Repeat verbatim, and only, the lines of the data below, beginning at the line that contains "thumb tip: (91, 148)" and stopping after the line that contains "pinky pip: (182, 144)".

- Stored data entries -
+--

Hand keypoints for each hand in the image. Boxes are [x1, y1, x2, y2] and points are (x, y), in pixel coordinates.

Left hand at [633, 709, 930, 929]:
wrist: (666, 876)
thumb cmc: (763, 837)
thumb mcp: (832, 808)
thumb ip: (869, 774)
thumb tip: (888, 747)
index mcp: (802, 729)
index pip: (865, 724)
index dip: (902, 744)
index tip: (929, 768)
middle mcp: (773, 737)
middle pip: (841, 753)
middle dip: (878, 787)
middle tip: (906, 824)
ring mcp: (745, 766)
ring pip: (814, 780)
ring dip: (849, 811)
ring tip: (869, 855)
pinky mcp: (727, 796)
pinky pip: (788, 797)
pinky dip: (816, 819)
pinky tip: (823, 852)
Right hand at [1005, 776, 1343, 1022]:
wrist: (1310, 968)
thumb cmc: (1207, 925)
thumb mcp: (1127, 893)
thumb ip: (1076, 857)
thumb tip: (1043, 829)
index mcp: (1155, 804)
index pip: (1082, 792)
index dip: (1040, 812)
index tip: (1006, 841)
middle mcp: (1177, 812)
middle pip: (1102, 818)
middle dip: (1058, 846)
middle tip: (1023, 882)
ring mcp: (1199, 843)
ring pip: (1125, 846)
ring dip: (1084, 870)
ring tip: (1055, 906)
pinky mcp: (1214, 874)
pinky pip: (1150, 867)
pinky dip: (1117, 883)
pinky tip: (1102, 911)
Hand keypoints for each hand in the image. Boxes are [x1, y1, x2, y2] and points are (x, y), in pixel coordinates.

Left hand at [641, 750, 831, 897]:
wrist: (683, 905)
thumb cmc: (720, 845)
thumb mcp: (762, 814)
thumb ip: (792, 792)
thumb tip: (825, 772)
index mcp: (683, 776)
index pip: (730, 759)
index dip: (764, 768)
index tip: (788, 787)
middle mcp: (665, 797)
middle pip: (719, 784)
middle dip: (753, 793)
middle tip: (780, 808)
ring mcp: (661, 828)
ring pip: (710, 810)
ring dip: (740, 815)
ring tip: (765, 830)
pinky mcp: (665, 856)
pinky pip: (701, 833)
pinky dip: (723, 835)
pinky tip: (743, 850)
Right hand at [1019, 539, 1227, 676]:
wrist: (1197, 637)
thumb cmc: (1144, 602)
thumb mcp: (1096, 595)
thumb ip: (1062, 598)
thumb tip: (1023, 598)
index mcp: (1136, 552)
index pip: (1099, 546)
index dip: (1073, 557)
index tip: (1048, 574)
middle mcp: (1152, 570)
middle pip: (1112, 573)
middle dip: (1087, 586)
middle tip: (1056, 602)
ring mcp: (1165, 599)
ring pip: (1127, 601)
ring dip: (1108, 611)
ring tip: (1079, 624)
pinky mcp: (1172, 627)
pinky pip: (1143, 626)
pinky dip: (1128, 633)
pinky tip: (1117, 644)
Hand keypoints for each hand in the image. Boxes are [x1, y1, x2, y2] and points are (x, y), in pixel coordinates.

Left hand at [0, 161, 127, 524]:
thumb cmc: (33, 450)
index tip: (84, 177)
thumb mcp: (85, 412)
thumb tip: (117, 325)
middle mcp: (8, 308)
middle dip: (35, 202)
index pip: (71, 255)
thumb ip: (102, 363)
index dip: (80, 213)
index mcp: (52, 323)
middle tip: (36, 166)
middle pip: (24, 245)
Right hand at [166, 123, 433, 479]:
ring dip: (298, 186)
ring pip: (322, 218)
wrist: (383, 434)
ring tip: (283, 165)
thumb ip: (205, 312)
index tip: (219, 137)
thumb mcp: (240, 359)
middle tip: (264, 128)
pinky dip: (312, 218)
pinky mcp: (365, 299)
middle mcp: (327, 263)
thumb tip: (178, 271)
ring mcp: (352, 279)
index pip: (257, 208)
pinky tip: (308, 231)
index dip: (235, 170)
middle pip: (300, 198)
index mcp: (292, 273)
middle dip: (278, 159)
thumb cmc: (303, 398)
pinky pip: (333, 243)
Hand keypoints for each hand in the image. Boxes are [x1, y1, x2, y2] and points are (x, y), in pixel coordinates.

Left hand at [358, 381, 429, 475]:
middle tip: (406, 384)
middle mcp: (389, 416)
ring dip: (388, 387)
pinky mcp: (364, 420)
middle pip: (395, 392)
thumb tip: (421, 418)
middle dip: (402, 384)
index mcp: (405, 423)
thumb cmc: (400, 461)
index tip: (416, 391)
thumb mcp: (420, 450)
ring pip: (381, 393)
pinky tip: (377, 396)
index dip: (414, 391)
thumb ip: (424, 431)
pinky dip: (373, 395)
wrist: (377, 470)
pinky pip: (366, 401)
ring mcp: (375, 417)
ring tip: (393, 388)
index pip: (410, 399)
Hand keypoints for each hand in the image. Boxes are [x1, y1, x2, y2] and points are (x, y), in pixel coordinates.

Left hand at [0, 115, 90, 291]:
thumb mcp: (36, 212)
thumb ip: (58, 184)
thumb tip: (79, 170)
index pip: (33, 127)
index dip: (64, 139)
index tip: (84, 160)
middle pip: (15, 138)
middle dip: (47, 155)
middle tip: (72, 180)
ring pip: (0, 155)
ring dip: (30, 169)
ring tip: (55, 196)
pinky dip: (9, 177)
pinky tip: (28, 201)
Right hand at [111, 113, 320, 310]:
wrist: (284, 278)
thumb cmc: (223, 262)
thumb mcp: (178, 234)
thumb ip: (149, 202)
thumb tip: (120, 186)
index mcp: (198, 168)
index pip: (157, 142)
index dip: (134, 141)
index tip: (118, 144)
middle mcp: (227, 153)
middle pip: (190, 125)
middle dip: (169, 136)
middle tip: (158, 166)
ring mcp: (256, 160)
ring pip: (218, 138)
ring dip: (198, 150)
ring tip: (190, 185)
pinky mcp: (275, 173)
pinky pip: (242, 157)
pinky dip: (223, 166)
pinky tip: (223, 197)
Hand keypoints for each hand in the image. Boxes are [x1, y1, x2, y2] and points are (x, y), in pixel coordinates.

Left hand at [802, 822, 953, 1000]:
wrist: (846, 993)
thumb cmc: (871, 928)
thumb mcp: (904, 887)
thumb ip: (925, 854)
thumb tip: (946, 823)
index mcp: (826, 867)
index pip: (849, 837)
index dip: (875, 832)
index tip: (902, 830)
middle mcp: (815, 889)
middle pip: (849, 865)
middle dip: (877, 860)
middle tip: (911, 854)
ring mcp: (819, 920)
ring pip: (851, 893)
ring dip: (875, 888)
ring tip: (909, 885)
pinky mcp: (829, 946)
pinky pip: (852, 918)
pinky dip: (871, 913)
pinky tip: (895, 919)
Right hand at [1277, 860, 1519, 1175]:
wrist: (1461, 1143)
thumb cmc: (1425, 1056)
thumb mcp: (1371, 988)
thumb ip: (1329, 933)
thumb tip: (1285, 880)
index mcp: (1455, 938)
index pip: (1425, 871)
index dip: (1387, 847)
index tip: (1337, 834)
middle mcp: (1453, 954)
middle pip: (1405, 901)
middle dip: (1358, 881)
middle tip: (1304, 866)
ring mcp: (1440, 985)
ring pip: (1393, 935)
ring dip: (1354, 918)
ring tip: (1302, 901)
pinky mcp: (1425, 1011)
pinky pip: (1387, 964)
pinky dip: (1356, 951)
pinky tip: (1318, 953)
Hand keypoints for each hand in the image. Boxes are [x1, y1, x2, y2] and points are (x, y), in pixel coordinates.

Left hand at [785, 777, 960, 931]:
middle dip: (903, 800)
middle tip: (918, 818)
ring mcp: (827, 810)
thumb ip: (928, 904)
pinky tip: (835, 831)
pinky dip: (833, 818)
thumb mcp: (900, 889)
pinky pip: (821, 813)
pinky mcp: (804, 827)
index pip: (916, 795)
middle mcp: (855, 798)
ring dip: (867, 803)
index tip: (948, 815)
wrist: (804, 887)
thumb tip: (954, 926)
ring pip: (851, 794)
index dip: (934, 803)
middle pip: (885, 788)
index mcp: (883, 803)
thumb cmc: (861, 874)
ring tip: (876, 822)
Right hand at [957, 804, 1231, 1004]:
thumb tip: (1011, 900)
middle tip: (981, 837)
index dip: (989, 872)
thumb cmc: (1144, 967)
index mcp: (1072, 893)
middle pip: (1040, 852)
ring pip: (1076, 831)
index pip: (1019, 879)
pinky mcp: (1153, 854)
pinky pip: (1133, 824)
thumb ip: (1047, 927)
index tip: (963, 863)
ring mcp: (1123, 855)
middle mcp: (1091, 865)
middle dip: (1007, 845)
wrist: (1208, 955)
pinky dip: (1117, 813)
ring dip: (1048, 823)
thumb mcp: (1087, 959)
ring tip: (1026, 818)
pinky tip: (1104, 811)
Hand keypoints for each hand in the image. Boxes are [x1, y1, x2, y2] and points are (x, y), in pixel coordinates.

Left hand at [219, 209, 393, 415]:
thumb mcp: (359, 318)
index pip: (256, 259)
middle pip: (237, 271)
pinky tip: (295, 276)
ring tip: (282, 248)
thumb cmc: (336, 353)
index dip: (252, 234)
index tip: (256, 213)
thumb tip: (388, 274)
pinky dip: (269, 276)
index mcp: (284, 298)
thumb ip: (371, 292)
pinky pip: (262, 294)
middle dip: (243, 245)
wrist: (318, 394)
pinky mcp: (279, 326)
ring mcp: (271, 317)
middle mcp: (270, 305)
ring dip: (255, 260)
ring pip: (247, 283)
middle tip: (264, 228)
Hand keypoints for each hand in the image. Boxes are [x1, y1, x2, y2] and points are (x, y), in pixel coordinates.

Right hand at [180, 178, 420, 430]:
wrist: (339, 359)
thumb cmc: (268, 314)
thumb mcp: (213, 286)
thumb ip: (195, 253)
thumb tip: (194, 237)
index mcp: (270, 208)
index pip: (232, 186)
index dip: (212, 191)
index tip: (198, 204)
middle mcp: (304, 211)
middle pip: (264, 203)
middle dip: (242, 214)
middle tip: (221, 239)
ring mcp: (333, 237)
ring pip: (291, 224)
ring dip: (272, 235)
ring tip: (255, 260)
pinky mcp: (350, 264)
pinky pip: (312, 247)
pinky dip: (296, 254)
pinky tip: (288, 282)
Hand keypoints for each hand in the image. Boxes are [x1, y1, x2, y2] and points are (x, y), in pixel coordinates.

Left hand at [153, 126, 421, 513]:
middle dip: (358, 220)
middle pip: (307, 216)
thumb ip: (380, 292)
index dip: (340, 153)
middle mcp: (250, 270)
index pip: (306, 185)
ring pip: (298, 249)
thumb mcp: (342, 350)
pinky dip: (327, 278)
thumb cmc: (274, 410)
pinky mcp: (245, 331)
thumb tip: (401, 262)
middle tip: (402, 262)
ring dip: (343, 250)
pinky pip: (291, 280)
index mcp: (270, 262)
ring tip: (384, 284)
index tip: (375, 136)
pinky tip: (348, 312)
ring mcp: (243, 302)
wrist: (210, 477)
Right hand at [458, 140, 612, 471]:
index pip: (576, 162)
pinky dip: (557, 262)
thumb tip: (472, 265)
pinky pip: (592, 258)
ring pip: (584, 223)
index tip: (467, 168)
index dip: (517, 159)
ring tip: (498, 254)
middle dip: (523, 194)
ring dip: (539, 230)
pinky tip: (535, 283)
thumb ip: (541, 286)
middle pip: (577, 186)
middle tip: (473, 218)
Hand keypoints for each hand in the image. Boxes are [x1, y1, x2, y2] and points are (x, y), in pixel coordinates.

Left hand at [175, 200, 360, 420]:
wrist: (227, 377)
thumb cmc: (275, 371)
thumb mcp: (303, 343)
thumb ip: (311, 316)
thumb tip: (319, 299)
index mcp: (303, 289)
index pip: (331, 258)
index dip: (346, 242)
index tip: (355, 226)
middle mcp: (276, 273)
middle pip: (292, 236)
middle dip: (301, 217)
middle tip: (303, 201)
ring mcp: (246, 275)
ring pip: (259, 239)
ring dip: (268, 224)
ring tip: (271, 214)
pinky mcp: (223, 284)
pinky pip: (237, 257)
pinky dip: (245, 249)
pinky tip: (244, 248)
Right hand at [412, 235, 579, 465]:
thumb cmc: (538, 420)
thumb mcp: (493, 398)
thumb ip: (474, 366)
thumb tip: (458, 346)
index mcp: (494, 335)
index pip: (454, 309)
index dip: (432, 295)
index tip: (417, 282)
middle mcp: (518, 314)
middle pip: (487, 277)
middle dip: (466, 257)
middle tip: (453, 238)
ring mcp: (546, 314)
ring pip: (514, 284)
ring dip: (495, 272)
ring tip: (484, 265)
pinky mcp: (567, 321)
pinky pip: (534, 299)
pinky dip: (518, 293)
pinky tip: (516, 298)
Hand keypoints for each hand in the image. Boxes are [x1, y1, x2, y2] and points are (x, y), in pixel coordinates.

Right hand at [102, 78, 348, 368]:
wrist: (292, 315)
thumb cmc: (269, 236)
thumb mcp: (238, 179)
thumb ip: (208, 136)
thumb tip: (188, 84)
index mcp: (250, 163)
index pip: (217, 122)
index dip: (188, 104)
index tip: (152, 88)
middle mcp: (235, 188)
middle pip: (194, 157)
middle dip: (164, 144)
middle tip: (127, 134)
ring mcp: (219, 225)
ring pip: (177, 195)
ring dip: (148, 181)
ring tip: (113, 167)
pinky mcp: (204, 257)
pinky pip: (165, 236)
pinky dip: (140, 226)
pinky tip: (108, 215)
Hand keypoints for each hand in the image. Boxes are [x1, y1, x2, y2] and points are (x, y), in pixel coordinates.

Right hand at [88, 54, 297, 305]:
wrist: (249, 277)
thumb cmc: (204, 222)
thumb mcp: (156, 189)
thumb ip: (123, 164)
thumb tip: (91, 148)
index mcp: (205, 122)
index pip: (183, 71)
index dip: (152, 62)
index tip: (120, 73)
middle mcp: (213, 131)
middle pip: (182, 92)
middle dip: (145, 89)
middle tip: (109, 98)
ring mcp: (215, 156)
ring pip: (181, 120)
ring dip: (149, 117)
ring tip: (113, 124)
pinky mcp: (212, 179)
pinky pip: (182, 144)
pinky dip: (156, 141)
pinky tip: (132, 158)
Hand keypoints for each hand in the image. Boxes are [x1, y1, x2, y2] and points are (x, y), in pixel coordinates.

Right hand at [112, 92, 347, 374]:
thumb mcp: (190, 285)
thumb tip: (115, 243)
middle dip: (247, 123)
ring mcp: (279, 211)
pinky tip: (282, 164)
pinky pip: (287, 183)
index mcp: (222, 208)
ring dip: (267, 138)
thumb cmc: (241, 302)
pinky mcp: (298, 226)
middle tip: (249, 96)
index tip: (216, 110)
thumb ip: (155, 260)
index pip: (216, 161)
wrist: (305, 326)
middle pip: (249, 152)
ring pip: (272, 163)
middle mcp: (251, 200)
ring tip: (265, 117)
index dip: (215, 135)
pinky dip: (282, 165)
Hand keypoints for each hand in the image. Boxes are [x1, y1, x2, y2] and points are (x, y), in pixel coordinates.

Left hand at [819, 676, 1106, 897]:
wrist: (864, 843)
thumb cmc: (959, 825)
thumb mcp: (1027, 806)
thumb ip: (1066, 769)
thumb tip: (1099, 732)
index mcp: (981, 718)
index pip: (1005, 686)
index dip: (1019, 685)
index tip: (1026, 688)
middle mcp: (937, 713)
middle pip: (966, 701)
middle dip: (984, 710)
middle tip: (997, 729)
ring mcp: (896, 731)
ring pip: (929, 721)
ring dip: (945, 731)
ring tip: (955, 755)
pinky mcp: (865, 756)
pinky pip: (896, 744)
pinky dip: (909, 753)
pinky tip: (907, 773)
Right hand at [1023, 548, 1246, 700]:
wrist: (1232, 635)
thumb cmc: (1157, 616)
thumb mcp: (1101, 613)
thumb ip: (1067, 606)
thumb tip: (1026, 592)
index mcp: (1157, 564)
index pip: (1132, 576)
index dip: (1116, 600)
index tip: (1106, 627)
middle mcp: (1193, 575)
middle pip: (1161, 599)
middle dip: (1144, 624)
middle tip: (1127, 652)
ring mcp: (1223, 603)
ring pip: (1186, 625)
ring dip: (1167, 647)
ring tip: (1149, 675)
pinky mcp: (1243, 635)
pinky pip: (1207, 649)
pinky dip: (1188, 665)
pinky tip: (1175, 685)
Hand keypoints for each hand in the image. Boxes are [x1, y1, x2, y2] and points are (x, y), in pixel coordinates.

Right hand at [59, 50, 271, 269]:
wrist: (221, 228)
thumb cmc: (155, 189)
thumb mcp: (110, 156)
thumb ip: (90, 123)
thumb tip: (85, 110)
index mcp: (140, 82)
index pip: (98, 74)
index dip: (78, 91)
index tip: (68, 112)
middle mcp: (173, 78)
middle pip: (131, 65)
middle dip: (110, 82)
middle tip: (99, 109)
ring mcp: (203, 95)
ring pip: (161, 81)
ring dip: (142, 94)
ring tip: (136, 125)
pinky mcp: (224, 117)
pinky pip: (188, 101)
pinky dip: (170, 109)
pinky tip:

+--

- Expected output -
thumb tip: (91, 148)
index mcp: (205, 122)
index pip: (183, 71)
index dip: (152, 62)
index tip: (120, 73)
middle mcp: (213, 131)
middle pip: (182, 92)
middle dip: (145, 89)
middle tip: (109, 98)
ring mcp: (215, 156)
ring pip: (181, 120)
ring dip: (149, 117)
ring tip: (113, 124)
pinky mcp: (212, 179)
pinky pip: (182, 144)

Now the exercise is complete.